Near-miss events are really missed! Reflections on incident reporting in a department of pediatric surgery.

作者信息

Mattioli Girolamo, Guida Edoardo, Montobbio Giovanni, Pini Prato Alessio, Carlucci Marcello, Cama Armando, Boero Silvio, Michelis Maria Beatrice, Castagnola Elio, Rosati Ubaldo, Jasonni Vincenzo

机构信息

Pediatric Surgery Department, Giannina Gaslini Institute, University of Genoa, Genoa, Italy.

出版信息

Pediatr Surg Int. 2012 Apr;28(4):405-10. doi: 10.1007/s00383-011-3047-5. Epub 2012 Jan 7.

DOI:10.1007/s00383-011-3047-5
PMID:22228073
Abstract

PURPOSE

The aim of this study was to evaluate the frequency of surgical and organizational events that occurred in the whole Department of Paediatric Surgery at Gaslini Children's Hospital through an incident-reporting system in order to identify the vulnerabilities of this system and improve it.

MATERIALS AND METHODS

This is a 6-month prospective observational study (1st January-1st July 2010) of all events (including surgical and organizational events, and near misses) that occurred in our department of surgery (pediatric surgery, orthopedics and neurosurgery units).

RESULTS

Over a 6-month study period, 3,635 children were admitted: 1,904 out of 3,635 (52.4%) children underwent a surgical procedure.
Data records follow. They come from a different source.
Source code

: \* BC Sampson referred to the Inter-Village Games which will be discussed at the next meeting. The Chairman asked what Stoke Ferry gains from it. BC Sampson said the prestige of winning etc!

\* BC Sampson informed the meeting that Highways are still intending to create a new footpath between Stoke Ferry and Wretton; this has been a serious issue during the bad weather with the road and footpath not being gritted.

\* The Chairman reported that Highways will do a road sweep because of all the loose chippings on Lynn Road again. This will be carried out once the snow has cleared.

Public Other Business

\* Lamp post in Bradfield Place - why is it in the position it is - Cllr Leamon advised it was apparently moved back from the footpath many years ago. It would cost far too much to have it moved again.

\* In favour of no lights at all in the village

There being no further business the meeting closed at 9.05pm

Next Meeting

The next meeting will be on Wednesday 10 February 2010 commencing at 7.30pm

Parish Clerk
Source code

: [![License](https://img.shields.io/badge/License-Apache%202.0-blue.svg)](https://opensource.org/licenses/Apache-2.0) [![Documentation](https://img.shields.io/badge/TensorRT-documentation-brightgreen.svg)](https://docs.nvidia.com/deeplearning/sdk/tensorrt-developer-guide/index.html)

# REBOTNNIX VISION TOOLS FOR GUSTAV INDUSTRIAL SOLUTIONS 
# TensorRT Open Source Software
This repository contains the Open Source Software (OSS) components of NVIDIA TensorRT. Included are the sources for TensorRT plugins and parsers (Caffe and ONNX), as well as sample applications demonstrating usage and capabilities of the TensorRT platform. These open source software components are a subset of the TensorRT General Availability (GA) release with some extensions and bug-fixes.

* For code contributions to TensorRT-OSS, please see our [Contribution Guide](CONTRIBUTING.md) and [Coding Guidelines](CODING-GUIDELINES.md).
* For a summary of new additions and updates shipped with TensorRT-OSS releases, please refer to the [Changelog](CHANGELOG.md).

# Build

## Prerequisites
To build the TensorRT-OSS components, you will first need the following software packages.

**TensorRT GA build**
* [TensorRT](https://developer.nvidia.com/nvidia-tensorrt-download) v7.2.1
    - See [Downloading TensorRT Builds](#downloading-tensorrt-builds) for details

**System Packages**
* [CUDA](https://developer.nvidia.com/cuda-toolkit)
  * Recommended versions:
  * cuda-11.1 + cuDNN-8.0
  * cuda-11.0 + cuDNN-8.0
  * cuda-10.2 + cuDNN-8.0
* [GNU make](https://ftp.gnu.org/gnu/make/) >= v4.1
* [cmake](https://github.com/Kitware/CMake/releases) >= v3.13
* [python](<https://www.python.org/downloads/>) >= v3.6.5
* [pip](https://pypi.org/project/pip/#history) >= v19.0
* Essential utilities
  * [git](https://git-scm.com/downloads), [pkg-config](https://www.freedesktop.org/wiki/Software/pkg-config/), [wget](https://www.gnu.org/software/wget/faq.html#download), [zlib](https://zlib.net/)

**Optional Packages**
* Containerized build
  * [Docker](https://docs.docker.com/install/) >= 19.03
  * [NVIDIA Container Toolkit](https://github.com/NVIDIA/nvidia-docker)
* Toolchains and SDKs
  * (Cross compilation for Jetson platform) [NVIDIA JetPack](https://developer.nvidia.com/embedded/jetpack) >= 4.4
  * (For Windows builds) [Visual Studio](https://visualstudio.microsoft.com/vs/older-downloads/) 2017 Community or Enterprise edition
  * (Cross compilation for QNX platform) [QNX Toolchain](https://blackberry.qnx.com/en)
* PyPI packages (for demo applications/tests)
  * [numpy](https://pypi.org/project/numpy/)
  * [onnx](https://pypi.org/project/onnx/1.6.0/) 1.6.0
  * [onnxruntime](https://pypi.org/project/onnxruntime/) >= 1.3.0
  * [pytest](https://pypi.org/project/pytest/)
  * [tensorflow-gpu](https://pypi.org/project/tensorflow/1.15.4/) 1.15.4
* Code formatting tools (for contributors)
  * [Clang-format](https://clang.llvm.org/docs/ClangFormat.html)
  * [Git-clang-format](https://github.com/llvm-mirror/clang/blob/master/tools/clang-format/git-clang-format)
A total number of 111 adverse events and 4 near misses were recorded in 100 patients. A total of 108 (97.3%) adverse events occurred following a surgical procedure. Of 111 adverse events, 34 (30.6%) required re-intervention. Eighteen of 100 patients (18%) required a re-admission, and 18 of 111 adverse events (16.2%) were classified as organizational. Infection represented the most common event.

CONCLUSIONS

An electronic physician-reported event tracking system should be incorporated into all surgery departments to report more accurately adverse events and near misses. In this system, all definitions must be standardized and near misses should be considered as important as the other events, being a rich source of learning.

摘要

目的

本研究旨在通过事件报告系统评估加斯利尼儿童医院小儿外科整个科室发生的手术和组织事件的频率,以识别该系统的薄弱环节并加以改进。

材料与方法

这是一项为期6个月的前瞻性观察性研究(2010年1月1日至7月1日),涵盖了我们外科科室(小儿外科、骨科和神经外科单元)发生的所有事件(包括手术和组织事件以及险些发生的失误)。

结果

在为期6个月的研究期间,共收治3635名儿童:3635名儿童中有1904名(52.4%)接受了手术。在100名患者中记录了总共111起不良事件和4起险些发生的失误。总共108起(97.3%)不良事件发生在手术后。在111起不良事件中,34起(30.6%)需要再次干预。100名患者中有18名(18%)需要再次入院,111起不良事件中有18起(16.2%)被归类为组织性事件。感染是最常见的事件。

结论

应将电子医生报告的事件跟踪系统纳入所有外科科室,以更准确地报告不良事件和险些发生的失误。在这个系统中,所有定义都必须标准化,险些发生的失误应被视为与其他事件同样重要,因为它是丰富的学习来源。